Higher interest rates that further hurt consumers are not the answer 

Increasing the interest rate is not the answer to suppress inflation and instead focus should be placed on larger problems such as load shedding to bring inflation under control. 

“South Africa has bigger problems at this stage in the form of ongoing load shedding which has a tremendous impact on inflation, cost price inflation, transport costs and the general cost of living of consumers,” says Thys van Zyl, head of product development at Everest Wealth. 

“If we cannot reduce load shedding’s impact on inflation, we will not be able to bring down stubborn inflation – even if the interest rate is raised three or four more times. The interest rate has been raised so many times over the past 16 months and it is clear that it is not working to curb inflation.” 
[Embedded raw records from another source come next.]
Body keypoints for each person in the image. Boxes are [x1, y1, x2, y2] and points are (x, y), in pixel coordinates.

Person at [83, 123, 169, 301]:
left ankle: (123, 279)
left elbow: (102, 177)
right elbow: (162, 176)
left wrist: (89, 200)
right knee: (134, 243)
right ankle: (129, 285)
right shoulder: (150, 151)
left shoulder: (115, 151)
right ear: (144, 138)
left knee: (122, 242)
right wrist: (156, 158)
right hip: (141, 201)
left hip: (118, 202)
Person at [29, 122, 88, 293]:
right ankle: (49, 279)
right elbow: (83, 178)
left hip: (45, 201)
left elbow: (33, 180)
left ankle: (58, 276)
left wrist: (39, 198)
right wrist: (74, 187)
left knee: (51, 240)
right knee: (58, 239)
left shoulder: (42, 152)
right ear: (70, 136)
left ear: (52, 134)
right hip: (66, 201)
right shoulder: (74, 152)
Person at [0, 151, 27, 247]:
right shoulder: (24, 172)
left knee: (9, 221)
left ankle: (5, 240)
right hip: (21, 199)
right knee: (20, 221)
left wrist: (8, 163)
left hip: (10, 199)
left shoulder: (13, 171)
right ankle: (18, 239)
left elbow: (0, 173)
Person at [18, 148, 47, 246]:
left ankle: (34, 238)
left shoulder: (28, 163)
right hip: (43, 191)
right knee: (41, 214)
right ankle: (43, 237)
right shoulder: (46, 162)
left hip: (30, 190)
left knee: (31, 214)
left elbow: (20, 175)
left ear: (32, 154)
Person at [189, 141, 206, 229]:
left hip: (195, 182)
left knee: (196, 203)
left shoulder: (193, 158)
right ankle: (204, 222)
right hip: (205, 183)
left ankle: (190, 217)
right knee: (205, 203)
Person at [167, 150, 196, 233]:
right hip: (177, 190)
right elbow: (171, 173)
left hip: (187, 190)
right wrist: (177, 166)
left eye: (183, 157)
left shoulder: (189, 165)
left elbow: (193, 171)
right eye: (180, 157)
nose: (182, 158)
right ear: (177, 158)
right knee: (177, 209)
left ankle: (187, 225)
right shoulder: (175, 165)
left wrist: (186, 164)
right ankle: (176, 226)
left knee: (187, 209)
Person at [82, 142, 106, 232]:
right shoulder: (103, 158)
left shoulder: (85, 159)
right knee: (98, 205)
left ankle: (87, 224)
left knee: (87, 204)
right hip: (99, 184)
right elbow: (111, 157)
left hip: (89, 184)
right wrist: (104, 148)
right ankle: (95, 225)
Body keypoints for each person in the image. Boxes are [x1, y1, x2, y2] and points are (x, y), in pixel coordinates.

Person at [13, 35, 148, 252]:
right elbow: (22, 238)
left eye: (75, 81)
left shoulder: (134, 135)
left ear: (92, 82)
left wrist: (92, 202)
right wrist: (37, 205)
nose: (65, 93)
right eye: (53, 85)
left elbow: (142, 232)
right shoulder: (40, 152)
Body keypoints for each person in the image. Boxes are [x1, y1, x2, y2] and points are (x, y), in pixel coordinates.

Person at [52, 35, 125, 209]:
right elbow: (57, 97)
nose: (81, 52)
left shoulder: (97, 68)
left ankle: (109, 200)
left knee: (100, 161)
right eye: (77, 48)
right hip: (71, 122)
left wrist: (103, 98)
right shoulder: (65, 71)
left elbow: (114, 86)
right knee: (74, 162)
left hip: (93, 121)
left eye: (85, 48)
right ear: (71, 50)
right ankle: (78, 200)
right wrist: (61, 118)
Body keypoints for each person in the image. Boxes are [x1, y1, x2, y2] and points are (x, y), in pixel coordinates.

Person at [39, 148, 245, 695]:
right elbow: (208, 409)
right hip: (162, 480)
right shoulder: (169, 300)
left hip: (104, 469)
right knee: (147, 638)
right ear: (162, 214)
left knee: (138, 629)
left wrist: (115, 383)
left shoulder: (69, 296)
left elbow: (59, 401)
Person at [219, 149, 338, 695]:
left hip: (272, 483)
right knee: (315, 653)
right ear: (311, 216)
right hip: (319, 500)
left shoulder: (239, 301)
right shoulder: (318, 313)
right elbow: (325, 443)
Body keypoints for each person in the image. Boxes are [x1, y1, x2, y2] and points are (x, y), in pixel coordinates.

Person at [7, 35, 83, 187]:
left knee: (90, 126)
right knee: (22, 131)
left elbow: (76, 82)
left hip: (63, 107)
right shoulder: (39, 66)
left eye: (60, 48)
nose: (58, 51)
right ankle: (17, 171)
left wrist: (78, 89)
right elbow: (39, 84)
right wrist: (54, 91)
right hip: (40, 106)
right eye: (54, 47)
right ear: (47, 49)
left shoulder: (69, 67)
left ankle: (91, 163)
The SA Reserve Bank’s monetary policy committee hiked interest rates by 50 basis points on Thursday while an increase of 25 basis points was expected. This was the ninth consecutive increase and the interest rate has already been increased by 425 basis points since November 2021. 

“The Reserve Bank will definitely have to start looking at other options than just applying interest rate increases. Proactive thinking will have to be done to see how it can be made easier for cash-strapped consumers with the cost-of-living skyrocketing.” 

The interest rate hikes mean that consumers must reach even deeper into their pockets with credit card and store debt becoming more expensive and personal loans and car and home payments rising. 

Consumers who took on the debt when the interest rate was much lower may now struggle to service their debt or simply cannot afford it anymore. However, the average salary in the country does not increase at the same rate and makes South Africans increasingly poor. 

According to Van Zyl, consumers must take proactive steps to protect themselves financially. “Try to build a buffer into your budget or have room to manoeuvre for unforeseen expenses such as sharp rises due to interest rate increases. Work smarter with debt and try to avoid short-term debt with higher rates as well as increasing debt. Instead, try to pay off debt faster and thus save interest. Cut bad habits or unnecessary expenses from your budget and try to invest that money instead.” 

Interest rate increases affect investors positively and negatively. People with investments and money in the bank are positively affected by this, while an increase in interest rates is generally negative for stocks. 

“With higher interest rates, everything becomes more expensive and this can result in people withdrawing more money from investments to keep up with rising living costs. In the midst of turbulent times, a financial advisor can advise clients on which strategies to follow and where to invest in order to meet unique expectations.”